■ **EXCERPTED TEXT**:
>>>>>

To keep things clear, we’ve organised these tips into three categories:
By implementing some of these tactics, you’ll soon be back to your most productive best. Let’s get started.
Planning is the first step toward a productive day. Taking a short amount of time before getting started ensures you go into your day fully prepared and knowing exactly what you have to do.
Here are three tactics you can use to ensure you attack the day with a proper plan.
Setting goals at the beginning of the day (or the night before) is a common productivity recommendation, for a good reason.
Going into the day, knowing what you have to do will focus your mind on completing these tasks. Additionally, preparing beforehand will make it less likely that you’ll forget to schedule an important task.
It’s worth mentioning that setting out your day doesn’t have to be a significant task.
Just look at your calendar and spend a moment gathering your thoughts and thinking about what you need to achieve. Then, to reduce the chance of forgetting something, write it down. This could be in a diary, post-it note, calendar, or a to-do-list app.
In “The Seven Habits of Highly Effective People,” author Stephan Covey recommends prioritising the activities you find
most valuable and spending minimal time on less important ones.
By focusing on these activities, for example, completing a project for a client rather than replying to non-essential emails, you’re more likely to achieve your goals.
To do this, you’ll have to go ahead and decide what is important. This is where the next step comes in.
As one of the most well-known and well-respected leaders of recent times, a man who introduced several era-defining products, it’s safe to say that Steve Jobs was productive.
One of his most famous quotes on the subject comes from his return to Apple in 1997 when he reportedly said:
“Deciding what not to do is as important as deciding what to do. It’s true for companies, and it’s true for products.”
Focusing on specific products and rejecting non-essential ones was part of a strategy that saw the company go from a loss of $1.04 billion to a profit of $309 million in just one year.

<<<<<

■ **WORK INSTRUCTIONS**:
A - Retype the part of the productivity text starting with "To keep things" and going on through "a good reason.".
B - Continue the productivity text, picking up right after its final sentence.
The material that comes next is separate from the productivity text.

(Collected data entries)
>>>>>

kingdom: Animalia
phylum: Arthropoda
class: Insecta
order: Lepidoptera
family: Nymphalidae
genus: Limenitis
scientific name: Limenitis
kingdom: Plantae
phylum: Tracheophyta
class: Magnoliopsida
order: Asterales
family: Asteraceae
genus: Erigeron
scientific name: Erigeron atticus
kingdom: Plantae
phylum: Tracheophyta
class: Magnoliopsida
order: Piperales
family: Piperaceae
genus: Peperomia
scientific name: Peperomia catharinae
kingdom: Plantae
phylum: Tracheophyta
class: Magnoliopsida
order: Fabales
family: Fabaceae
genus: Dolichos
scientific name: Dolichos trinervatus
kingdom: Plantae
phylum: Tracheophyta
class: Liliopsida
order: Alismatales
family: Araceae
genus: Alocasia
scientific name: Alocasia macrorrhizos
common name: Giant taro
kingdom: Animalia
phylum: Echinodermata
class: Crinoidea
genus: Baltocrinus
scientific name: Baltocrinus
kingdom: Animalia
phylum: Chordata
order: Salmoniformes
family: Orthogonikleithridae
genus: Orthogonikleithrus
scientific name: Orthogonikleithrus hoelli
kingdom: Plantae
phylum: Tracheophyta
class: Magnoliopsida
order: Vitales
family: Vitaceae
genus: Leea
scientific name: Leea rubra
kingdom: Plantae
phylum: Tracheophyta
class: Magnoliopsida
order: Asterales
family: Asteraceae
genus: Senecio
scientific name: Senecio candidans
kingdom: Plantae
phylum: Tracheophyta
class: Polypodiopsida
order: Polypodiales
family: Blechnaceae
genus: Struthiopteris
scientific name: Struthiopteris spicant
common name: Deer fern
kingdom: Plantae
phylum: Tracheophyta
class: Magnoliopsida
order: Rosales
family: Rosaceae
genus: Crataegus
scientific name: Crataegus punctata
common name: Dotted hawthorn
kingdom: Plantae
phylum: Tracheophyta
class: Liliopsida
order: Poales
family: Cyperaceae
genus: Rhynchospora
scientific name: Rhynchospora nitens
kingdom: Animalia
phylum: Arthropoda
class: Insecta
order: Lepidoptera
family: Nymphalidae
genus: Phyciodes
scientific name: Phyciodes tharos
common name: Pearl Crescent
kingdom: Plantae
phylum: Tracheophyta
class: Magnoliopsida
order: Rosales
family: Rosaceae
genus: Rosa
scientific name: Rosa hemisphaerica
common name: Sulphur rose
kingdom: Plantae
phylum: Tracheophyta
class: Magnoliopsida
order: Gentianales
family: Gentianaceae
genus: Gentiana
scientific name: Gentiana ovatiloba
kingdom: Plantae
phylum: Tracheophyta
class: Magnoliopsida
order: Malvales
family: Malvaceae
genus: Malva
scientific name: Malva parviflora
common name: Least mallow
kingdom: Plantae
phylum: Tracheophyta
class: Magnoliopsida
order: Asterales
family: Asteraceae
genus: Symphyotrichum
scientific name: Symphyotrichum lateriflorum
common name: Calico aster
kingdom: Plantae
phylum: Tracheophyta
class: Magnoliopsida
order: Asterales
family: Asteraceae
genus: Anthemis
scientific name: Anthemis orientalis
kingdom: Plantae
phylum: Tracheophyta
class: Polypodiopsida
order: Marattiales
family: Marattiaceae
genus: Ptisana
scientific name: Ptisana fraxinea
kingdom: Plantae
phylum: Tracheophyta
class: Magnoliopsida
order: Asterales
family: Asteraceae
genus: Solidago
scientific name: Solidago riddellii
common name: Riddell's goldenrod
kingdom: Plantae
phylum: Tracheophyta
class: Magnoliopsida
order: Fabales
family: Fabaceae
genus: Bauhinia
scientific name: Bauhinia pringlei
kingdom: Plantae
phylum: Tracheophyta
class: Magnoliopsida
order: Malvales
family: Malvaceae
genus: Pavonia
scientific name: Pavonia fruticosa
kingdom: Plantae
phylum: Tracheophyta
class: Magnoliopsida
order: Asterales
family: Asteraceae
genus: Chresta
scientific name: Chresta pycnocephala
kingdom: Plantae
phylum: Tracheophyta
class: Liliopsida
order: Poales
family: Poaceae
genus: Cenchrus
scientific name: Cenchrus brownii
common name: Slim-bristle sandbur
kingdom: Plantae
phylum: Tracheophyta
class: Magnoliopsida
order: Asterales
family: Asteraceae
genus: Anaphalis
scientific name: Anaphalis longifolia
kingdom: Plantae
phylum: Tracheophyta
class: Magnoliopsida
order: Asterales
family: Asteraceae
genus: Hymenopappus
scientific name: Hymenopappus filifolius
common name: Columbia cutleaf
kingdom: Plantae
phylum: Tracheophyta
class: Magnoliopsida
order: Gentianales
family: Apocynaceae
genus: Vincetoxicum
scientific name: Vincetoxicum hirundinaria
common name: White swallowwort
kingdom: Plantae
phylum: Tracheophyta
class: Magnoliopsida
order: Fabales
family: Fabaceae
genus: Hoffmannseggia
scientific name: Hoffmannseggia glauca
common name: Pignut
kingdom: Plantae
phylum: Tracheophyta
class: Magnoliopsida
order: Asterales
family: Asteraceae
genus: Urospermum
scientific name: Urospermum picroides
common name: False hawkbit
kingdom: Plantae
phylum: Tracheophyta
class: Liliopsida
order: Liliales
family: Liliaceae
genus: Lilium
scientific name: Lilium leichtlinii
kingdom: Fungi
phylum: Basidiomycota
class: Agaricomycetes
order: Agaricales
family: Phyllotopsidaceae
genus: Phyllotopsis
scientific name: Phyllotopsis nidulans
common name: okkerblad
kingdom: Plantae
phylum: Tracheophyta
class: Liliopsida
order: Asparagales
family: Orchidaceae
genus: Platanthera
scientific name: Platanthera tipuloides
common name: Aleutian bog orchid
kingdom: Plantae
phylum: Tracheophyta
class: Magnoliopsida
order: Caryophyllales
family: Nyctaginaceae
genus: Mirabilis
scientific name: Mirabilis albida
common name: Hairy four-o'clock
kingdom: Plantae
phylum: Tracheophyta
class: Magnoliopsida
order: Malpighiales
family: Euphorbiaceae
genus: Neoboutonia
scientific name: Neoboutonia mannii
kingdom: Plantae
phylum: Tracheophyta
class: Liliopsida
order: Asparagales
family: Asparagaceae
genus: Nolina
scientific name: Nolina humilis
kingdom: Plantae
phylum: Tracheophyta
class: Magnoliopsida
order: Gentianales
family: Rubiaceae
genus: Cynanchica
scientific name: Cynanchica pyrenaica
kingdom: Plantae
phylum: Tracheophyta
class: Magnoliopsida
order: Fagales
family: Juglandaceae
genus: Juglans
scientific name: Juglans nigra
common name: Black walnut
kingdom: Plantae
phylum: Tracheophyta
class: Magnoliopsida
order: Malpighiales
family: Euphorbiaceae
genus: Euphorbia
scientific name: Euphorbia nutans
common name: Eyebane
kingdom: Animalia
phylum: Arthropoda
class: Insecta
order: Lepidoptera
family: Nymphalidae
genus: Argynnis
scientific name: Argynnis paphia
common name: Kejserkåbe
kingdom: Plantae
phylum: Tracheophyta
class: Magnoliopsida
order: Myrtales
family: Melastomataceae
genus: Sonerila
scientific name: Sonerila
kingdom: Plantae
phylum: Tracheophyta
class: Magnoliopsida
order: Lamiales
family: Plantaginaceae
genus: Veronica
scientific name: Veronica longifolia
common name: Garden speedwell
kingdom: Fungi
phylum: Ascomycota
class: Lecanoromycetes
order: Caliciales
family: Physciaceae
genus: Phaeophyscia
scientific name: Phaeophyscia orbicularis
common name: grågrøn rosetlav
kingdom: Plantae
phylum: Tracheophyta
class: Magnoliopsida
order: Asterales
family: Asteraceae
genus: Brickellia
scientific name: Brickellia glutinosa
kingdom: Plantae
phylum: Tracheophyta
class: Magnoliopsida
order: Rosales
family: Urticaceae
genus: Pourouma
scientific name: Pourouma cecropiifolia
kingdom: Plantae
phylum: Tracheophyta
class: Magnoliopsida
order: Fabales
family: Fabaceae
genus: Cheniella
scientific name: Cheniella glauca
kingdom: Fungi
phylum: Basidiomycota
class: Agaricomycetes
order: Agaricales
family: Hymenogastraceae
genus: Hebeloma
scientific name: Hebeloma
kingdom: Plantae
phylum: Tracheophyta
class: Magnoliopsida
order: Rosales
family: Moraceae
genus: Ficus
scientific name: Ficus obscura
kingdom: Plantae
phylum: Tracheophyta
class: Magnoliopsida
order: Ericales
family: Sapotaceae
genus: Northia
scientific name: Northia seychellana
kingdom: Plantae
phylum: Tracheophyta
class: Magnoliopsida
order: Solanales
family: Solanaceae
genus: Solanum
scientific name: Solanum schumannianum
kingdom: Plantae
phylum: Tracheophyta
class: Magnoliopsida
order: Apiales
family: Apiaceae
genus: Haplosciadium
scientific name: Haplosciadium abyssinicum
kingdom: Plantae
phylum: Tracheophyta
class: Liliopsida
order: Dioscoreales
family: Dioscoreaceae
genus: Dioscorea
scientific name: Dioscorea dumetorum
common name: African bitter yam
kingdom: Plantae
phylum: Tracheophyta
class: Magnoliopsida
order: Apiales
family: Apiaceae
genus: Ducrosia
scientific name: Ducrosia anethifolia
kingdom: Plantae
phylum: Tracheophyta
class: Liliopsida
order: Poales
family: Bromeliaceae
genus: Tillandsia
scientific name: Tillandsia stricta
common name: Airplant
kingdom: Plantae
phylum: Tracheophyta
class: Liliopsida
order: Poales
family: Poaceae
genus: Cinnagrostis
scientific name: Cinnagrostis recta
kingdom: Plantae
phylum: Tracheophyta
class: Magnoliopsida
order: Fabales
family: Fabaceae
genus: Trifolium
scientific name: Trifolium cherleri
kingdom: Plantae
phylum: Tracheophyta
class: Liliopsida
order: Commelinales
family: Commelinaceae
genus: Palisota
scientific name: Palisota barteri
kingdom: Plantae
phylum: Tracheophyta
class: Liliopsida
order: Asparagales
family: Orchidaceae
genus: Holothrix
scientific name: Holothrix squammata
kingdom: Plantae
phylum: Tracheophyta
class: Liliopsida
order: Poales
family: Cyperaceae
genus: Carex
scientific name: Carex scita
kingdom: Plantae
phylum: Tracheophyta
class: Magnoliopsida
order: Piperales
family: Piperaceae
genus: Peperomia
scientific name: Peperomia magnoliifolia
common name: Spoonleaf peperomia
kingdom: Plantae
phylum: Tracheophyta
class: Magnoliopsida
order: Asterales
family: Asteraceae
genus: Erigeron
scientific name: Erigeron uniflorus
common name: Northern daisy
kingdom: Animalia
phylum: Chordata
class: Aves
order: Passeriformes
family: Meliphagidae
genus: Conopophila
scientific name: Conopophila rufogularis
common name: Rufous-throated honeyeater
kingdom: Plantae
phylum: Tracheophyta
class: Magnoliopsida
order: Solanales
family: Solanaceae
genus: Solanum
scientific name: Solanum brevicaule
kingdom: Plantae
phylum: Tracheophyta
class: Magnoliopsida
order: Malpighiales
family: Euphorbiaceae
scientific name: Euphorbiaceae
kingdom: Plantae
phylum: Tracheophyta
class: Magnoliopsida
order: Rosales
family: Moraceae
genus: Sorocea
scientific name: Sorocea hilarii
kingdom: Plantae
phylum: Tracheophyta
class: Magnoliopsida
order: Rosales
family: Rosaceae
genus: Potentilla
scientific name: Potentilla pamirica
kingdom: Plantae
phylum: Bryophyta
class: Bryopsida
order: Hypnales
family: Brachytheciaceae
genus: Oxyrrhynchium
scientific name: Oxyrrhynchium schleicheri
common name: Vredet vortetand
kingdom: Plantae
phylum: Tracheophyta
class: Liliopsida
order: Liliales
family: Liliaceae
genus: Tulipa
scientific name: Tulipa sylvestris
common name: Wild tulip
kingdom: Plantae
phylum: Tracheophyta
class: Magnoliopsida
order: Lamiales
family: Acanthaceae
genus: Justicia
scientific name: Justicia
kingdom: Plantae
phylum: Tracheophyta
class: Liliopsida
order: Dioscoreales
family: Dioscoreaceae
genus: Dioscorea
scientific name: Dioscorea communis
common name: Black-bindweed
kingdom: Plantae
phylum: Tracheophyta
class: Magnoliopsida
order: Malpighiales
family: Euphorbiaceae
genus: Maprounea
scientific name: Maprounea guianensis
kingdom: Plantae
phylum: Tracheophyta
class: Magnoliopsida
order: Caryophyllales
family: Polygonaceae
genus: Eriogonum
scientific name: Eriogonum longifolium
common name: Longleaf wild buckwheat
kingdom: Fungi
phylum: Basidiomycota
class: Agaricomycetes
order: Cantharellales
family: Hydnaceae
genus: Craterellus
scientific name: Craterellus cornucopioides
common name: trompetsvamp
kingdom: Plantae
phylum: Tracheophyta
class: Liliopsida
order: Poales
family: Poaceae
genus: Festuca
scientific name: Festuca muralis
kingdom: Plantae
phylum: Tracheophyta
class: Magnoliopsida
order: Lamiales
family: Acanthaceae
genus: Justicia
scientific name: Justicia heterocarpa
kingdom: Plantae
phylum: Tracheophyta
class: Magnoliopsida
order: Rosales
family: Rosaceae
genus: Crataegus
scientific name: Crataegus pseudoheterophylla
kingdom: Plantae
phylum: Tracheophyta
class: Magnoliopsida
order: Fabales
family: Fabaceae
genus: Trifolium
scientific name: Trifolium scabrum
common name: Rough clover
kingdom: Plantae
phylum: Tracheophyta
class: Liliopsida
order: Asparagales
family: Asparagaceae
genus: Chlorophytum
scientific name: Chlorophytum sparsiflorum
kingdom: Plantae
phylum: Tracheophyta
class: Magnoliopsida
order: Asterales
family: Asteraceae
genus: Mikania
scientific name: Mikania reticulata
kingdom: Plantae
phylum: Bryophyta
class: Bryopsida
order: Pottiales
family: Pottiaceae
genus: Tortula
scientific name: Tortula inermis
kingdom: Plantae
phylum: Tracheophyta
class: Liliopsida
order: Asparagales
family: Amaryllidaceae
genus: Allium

<<<<<

■ **TASK ANSWERS**:
A -
To keep things clear, we’ve organised these tips into three categories:
By implementing some of these tactics, you’ll soon be back to your most productive best. Let’s get started.
Planning is the first step toward a productive day. Taking a short amount of time before getting started ensures you go into your day fully prepared and knowing exactly what you have to do.
Here are three tactics you can use to ensure you attack the day with a proper plan.
Setting goals at the beginning of the day (or the night before) is a common productivity recommendation, for a good reason.

B -
Unfortunately, deciding which tasks are significant isn’t as easy as it sounds. John Kauffman recommends identifying Most Important Tasks.
These are the activities that will create the results you are looking to achieve and, potentially, make a difference in your life.
The best plans only work if you act on them. Here are some strategies you can use to work in a better, more effective way.
In his book “Deep Work: Rules for Success in a Distracted World” Cal Newport introduces his theory of Deep Work; the ability to focus deeply on demanding tasks.
It is during this state that, according to Newport, you produce your best, most valuable work. Those who master getting into a state of Deep Work can create higher quality output in less time. I.e., they become more productive.
If you struggle to stay focused on an activity for an extended period, don’t worry. Newport argues the ability to Deep Work is a skill that, like any other skill, you need to work on to get good at.
Those who want to do this can train themselves in several ways. For example, by limiting their access to distracting technology like social media, or only responding to emails during predefined windows of time.
Part of staying productive, especially if you work in a team, is having an effective way to communicate.
This is because communication can directly affect your team’s ability to perform at an optimal level. Effective communication ensures everyone’s ideas are being heard and reduces the chance of confusion about tasks resulting in wasted time.
To learn more about how to improve your team’s communication,
check out our article here.
The point above about Deep Work talks about the importance of minimising distractions brought by technology. However, technology can provide a productivity boost when used in the right way.
To-do-list apps and calendars can help you
keep organised and focused on the tasks at hand. Additionally, using your phone to reply to emails and messages during a dead time, such as your commute, will free up time during the day to take care of more important tasks.
When trying to improve your productivity, it’s crucial that you feel ready to work. Here are some tips you can use to ensure you’re prepared to be productive.
There is a ton of evidence that suggests staying healthy can improve productivity. Productivityist points to studies that suggest
exercise can both boost concentration, improve motivation, and work for longer without breaks.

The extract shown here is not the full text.